8/31/2015

roasted heirloom tomato soup

Yum

I kind of can't believe I haven't shared this simple soup recipe yet. As soon as our kitchen counters are covered in tomatoes, I make it nearly weekly. It only has a handful of ingredients, all magically (hmmm?) in season at the same time. And I know, soup in the summer time seems a little funny. But it's too good to hold off until a more soup-appropriate season. Besides that you won't find a good tomato in November, not even in New Jersey. And unless you're moving nearly 2,000 miles away any day now (present!), it also freezes great. Not that you'll be able to hang onto until it's snowing, but I dare you to try.



For this recipe, you'll need:

2 large shallots, chopped
2 cloves garlic, sliced
1/2 teaspoon oregano, dried or fresh
3 tablespoons olive oil
2 tablespoons flour (I use whole wheat, but any is fine)
Salt & pepper
4 cups low-sodium vegetable stock
2 pounds heirloom tomatoes (or your favorite variety)
1/4-1/2 cup fresh basil, chopped


Start by preheating your oven to 400 degrees.
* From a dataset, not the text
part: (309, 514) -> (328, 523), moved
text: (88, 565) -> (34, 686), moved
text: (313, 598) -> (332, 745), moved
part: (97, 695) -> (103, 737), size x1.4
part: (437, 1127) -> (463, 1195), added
Slice your tomatoes in half and scoop out some of the seeds. You don't have to get all of them, since keeping them a little hearty makes the soup thicker and creamier. Place on a large baking sheet cut side up and sprinkle with salt and pepper. Drizzle one tablespoon of your olive oil over the top and roast for one hour.


When your tomatoes are nearly done, place a large stockpot over medium heat. Add the rest of your olive oil, shallots and garlic and sauté for about two to three minutes. Add your oregano, a little more salt and pepper and sauté for one minute more. Use some of your stock to deglaze the bottom of the pot (just a little) and then add your flour to thicken the base. At this point you could also add a tablespoon of butter or vegan margarine for a little extra oomph, but this isn't completely necessary. It is, however, delicious, so to each their own. My own includes it.


Stir everything up and then add the rest of your vegetable stock. Bring to a gentle simmer and then add your roasted tomato halves. Simmer for about twenty minutes more. Halfway through this time, add your fresh basil (if you use dried, add it when you first add your tomatoes).

Allow to cool slightly before adding to your blender to purée until smooth. You can also use a handheld blender for this if you'd rather leave some of the texture.


Simple! So simple. And perfect with a little extra herbs on top, some shredded cheese, crusty bread, cheesy-crusty bread, avocado toast or even all on its own. It's the perfect summer lunch.